Noémie Elhadad, PhD is an Associate Professor of Biomedical Informatics, affiliated with Computer Science and the Data Science Institute at Columbia University. She serves as Vice Chair for Research and Graduate Program Director for the Department of Biomedical Informatics (DBMI). She leads Even, the Data-Powered Women's Health Research Initiative at Columbia University as well as the Citizen Endo project, which advances research in endometriosis through citizen science. Dr. Elhadad’s research interests are at the intersection of machine learning, natural language processing, medicine, and technology. She investigates ways in which observational clinical data (e.g., electronic health records) and patient-generated data (e.g., online health community discussions, mobile health data) can enhance access to relevant information for clinicians, patients, and health researchers alike and can ultimately impact healthcare and health of patients.

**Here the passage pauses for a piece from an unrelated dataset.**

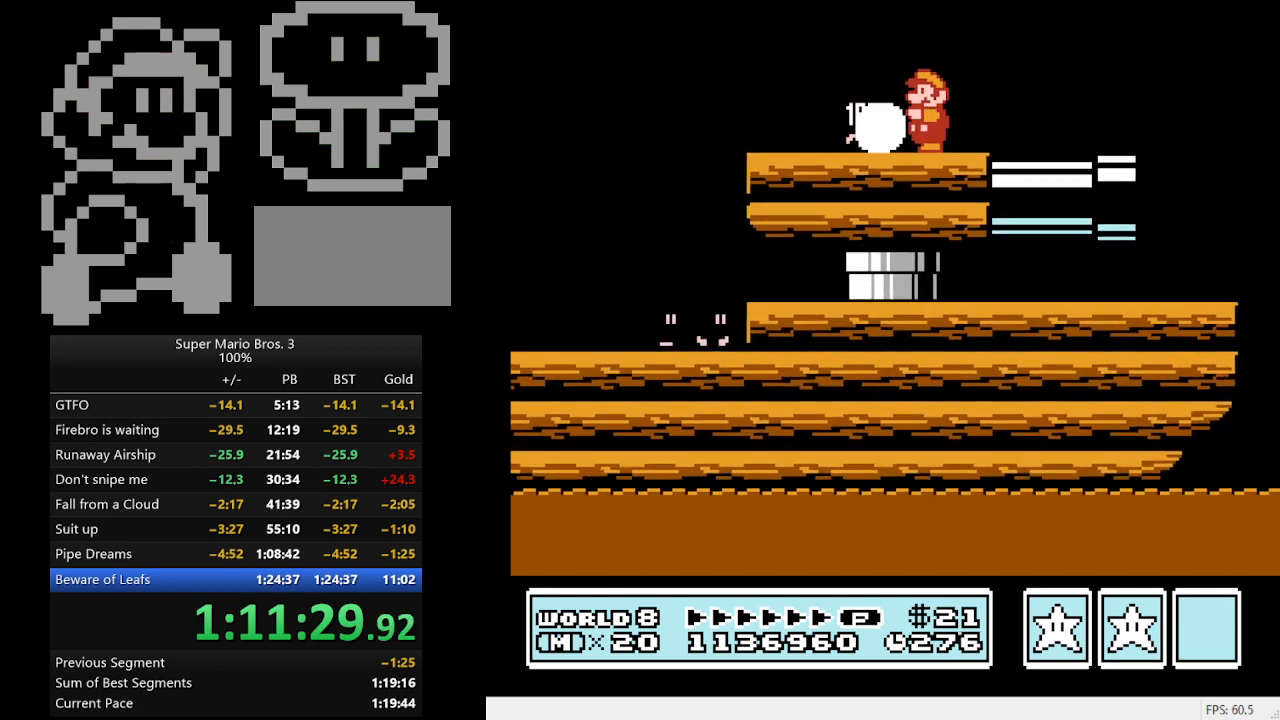
{"buttons": [], "events": [[300, "B", "down"], [433, "B", "up"]]}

Prior to joining Columbia DBMI in 2007, Dr. Elhadad completed her PhD in Computer Science at Columbia University and was an Assistant Professor in Computer Science at The City University of New York.

Event Description

Personal health informatics solutions have been proposed to support self-management, to scaffold problem solving for individuals, and to promote experimentation that help identify potential triggers of disease flares across a range of health conditions. In many chronic diseases however, there is strong evidence of person-to-person variation in treatment responses and associated symptoms. In addition, there are often no predetermined policy guidelines for self-management, and if there are, individuals are left with the burden of translating them into their day-to-day lives. In this talk, I will discuss the challenges and exciting research directions for augmenting personal health informatics systems with AI-driven recommendations for self-management strategies. Because self-management is more successful when aligned with an individual's goals and context of daily living, as well as with their own health status and physiological responses, I argue that the promise of automated recommendations hinges on their personalization and posit that reinforcement learning is a promising technique for learning and delivering such personalized self-management recommendations, if designed in a human-centered fashion.